Se avete deciso per un trio è fortemente sconsigliato il trio maschio/maschio/femmina poichè nascerebbero baruffe tra i due maschi per contendersi l’unica femmina disponibile.
Soluzione migliore il trio dello stesso sesso (vale quanto detto sopra per la coppia “mono-sesso”) oppure femmina/femmina/maschio. Se una femmina viene inserita successivamente, aspettatevi un po’ di bisticci con la femmina che c’era prima.

14- Sono adatti ai bambini?

Sono animali molto schivi e poco proni al contatto umano, pertanto con un bambino sarebbero molto infastiditi dai continui “spupazzamenti” e si divincolerebbero parecchio (salvo alcuni casi, generalmente).
Quindi, a meno che non abbiate un bambino gentilissimo nei modi, paziente, che si accontenta di un animale che probabilmente non accarezzerà spesso e che non sarà mai come un cane o un gatto, siate dispostissimi a stargli dietro con mille occhi per evitare -perchè no?!- anche qualche morso dall’infastidito roditore.. EVITATE.
I cincillà sono animali delicati e molto suscettibili allo stress, pertanto meglio riservarli a proprietari più adulti.
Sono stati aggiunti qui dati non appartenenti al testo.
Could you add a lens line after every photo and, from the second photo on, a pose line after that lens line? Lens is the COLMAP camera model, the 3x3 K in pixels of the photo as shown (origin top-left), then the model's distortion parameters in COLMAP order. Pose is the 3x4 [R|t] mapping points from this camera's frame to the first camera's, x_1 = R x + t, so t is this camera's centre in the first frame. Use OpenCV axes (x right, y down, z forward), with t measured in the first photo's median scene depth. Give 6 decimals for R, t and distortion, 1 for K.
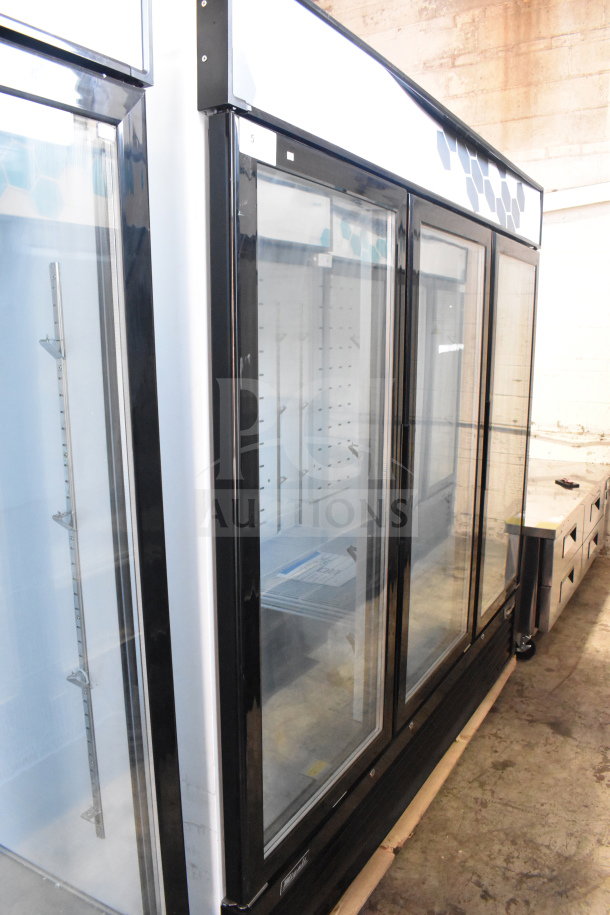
lens RADIAL K [[717.1, 0, 301.9], [0, 717.1, 458.7], [0, 0, 1]] dist [-0.005099, 0.000713]
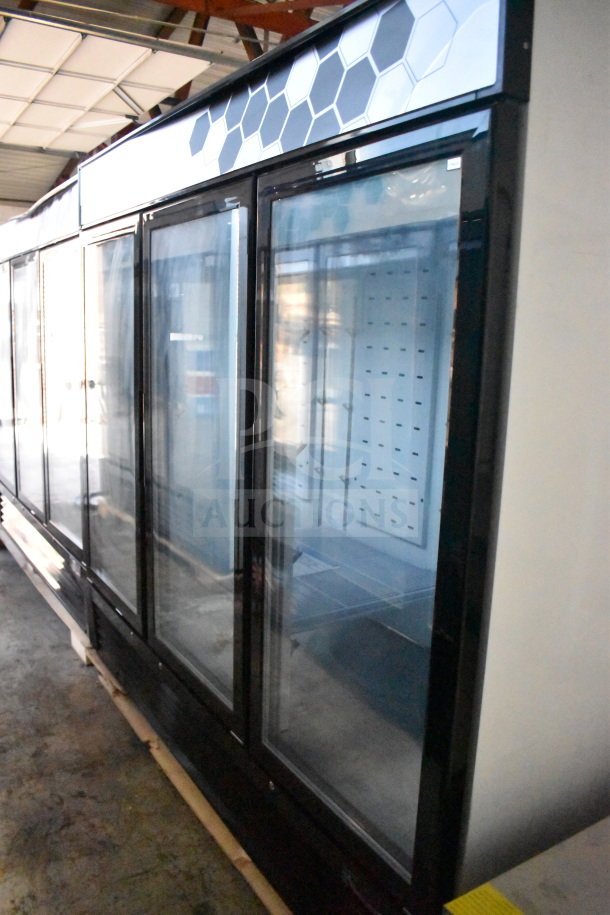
lens RADIAL K [[717.1, 0, 301.9], [0, 717.1, 458.0], [0, 0, 1]] dist [-0.005099, 0.000713]
pose [[-0.440050, 0.124847, -0.889252, 0.992679], [-0.202491, 0.950986, 0.233717, -0.246742], [0.874845, 0.282913, -0.393201, 1.497357]]
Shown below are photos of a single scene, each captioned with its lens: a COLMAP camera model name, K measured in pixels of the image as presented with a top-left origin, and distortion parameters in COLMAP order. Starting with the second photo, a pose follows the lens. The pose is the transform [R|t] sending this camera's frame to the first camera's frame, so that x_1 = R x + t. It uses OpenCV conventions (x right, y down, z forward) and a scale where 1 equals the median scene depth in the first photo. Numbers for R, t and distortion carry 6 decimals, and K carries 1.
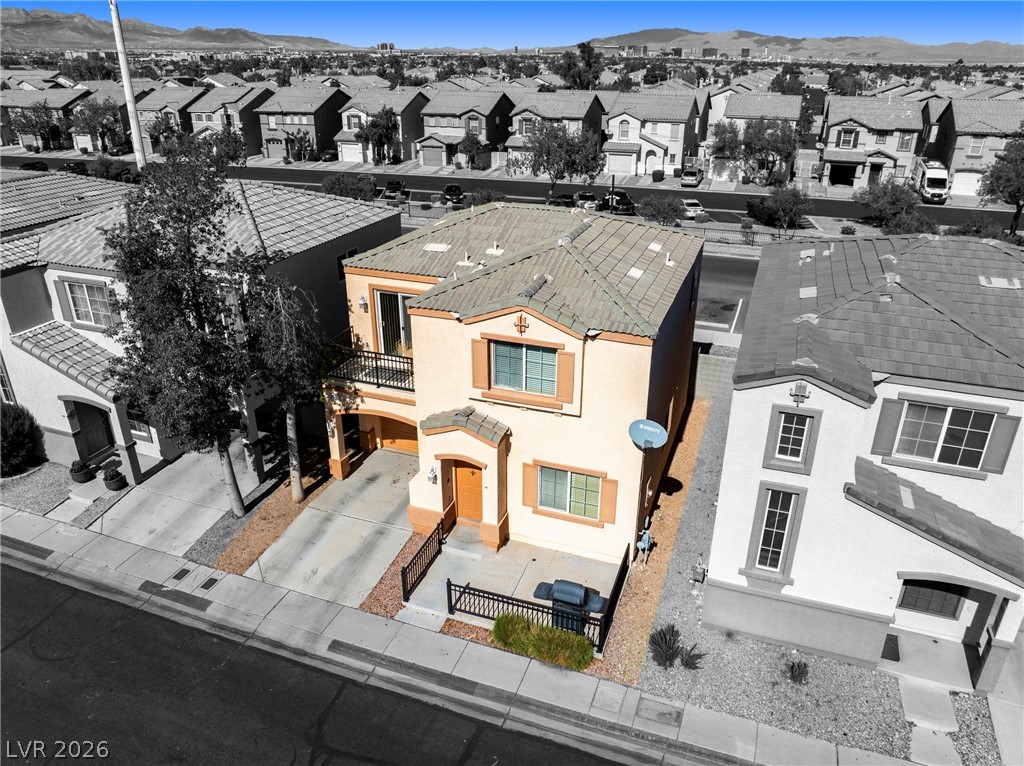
lens RADIAL K [[721.7, 0, 516.2], [0, 721.7, 381.1], [0, 0, 1]] dist [-0.052025, 0.024957]
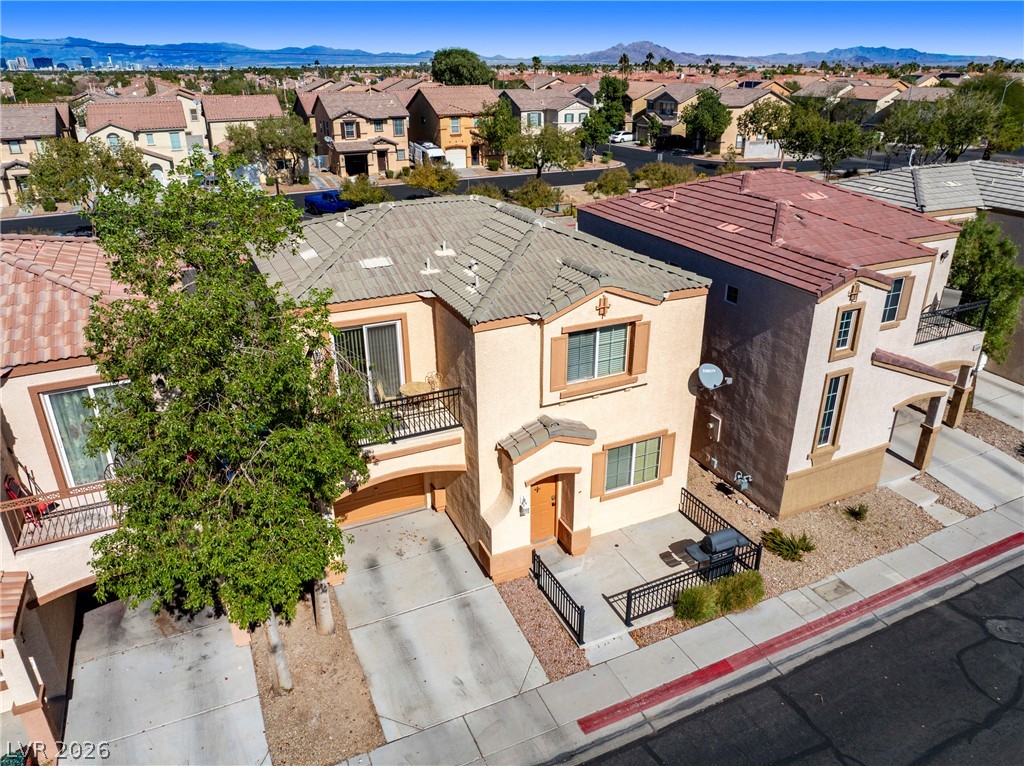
lens RADIAL K [[721.7, 0, 516.2], [0, 721.7, 381.1], [0, 0, 1]] dist [-0.052025, 0.024957]
pose [[0.704273, -0.297802, 0.644448, -0.615699], [0.302463, 0.947122, 0.107128, -0.105089], [-0.642274, 0.119474, 0.757106, 0.315161]]
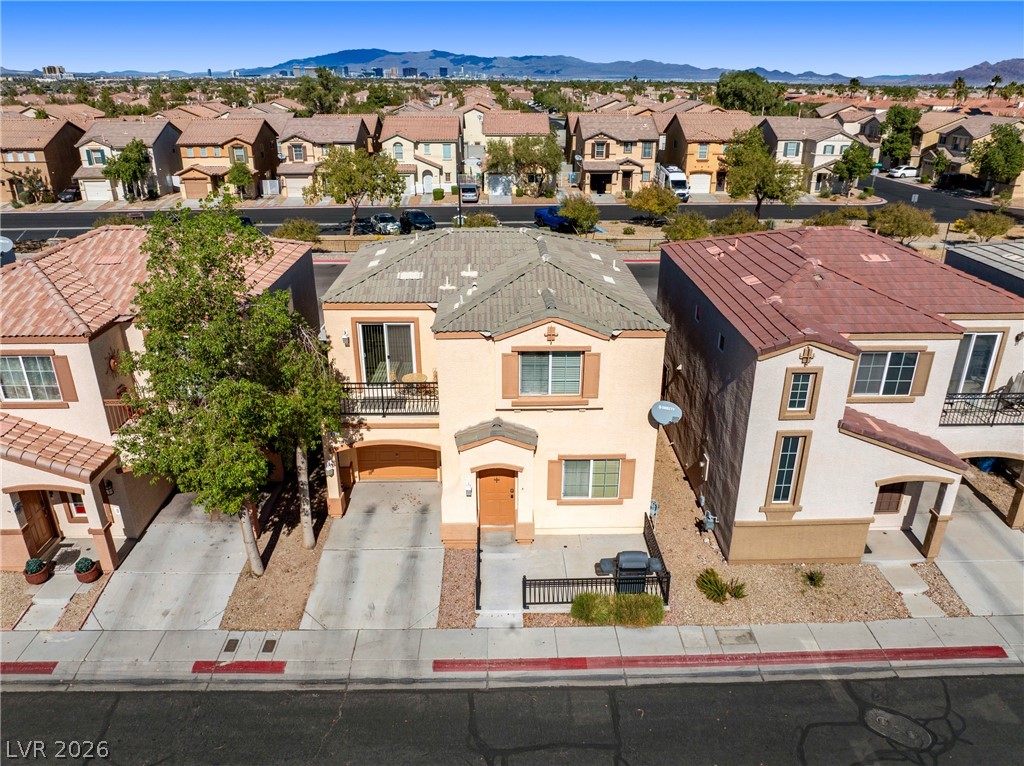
lens RADIAL K [[721.7, 0, 516.2], [0, 721.7, 381.1], [0, 0, 1]] dist [-0.052025, 0.024957]
pose [[0.929832, -0.146250, 0.337674, -0.369341], [0.154348, 0.988012, 0.002898, -0.015888], [-0.334050, 0.049424, 0.941259, -0.021212]]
15- Come si riconoscono maschio e femmina?

Il maschio ha uno spazio ben visibile tra ano e pene, la femmina ha la vulva attaccata all’apertura anale e pertanto non ci sono spazi visibili.

16- E’ un animale costoso da mantenere?

Non è un animale costoso come altri pet, ma sicuramente più costoso di un criceto (per citarne uno).
Il fieno si trova con facilità ma il pellet delle migliori marche è costoso e spesso reperibile solo on-line se non avete un negozio di animali ben fornito dalle vostre parti.
La sabbia per il bagno è molto costosa e purtroppo non ci sono prodotti surrogati più a buon mercato.